> **Objective**
Turn the text lines in all the rows below into one numbered list, skipping blank lines and leaving out the pictures.

> **Input**

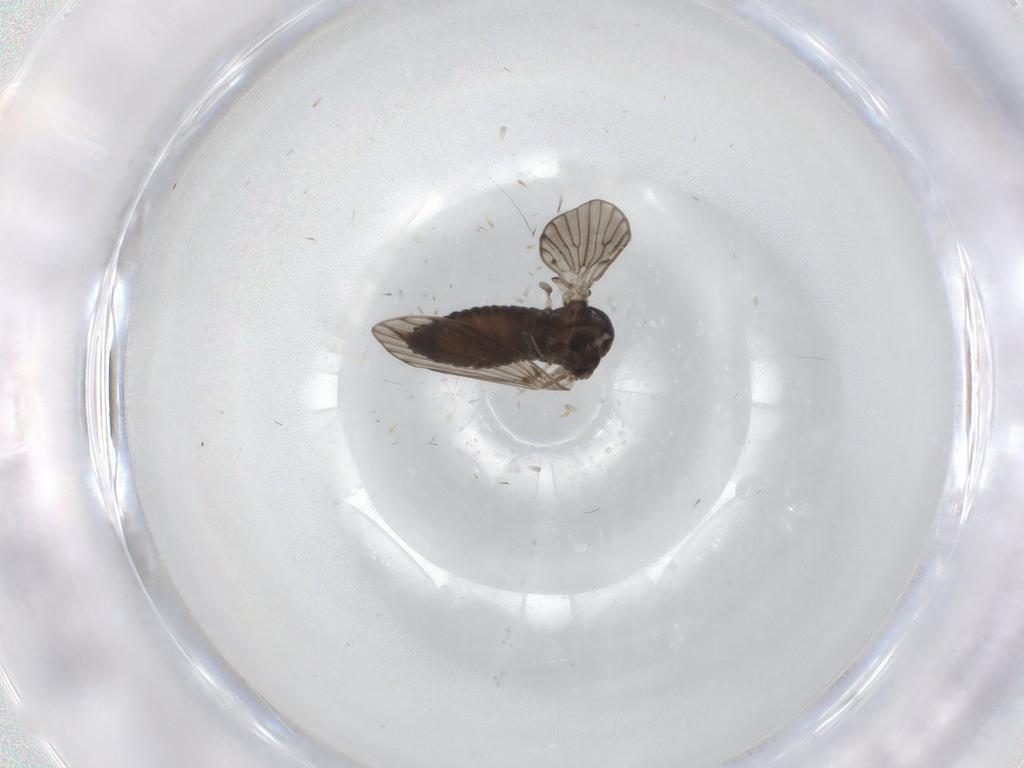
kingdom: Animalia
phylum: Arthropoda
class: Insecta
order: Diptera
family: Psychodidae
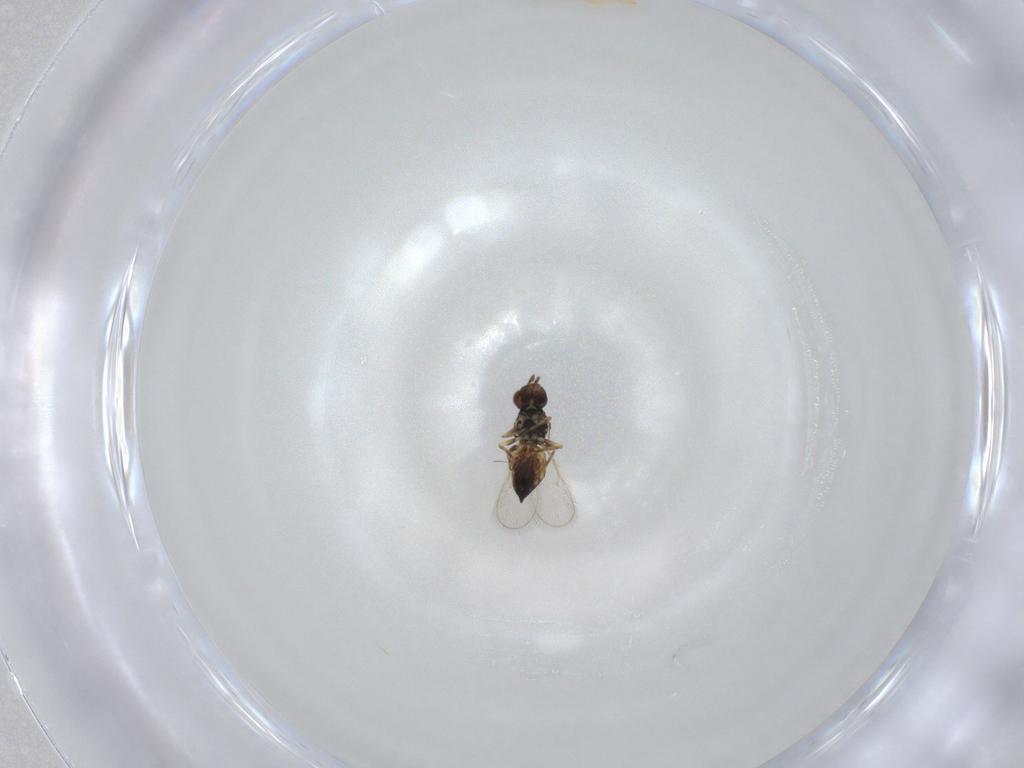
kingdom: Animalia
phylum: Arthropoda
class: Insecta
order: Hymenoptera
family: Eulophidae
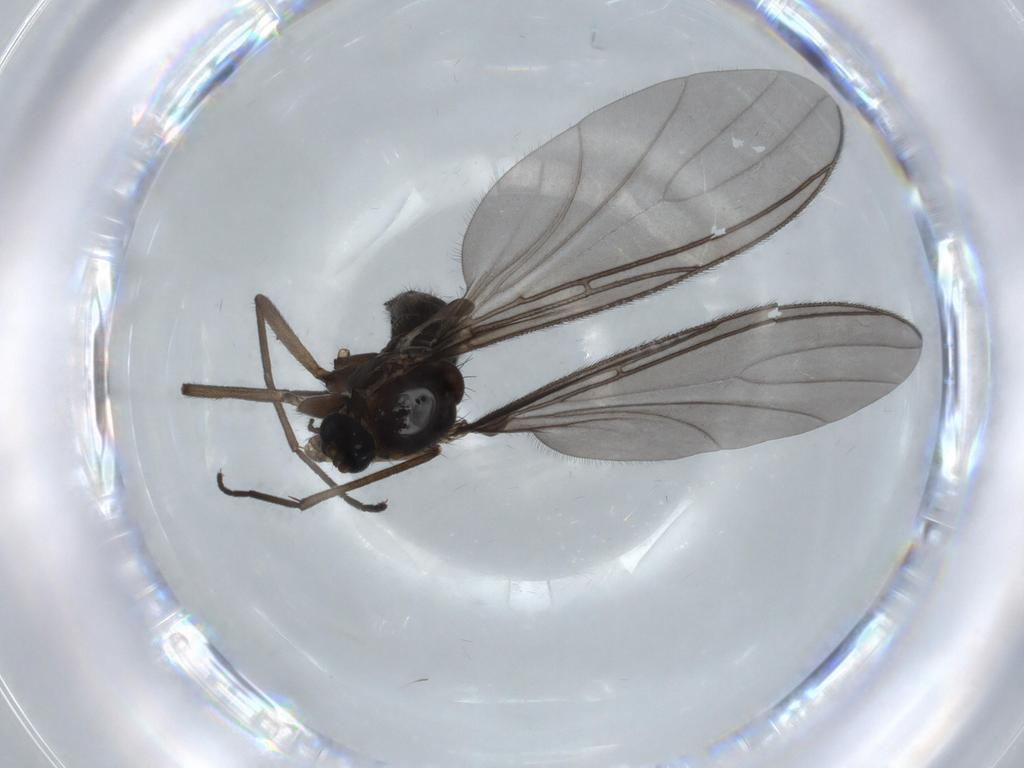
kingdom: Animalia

> **Result for this exercise**
1. kingdom: Animalia
2. phylum: Arthropoda
3. class: Insecta
4. order: Diptera
5. family: Psychodidae
6. kingdom: Animalia
7. phylum: Arthropoda
8. class: Insecta
9. order: Hymenoptera
10. family: Eulophidae
11. kingdom: Animalia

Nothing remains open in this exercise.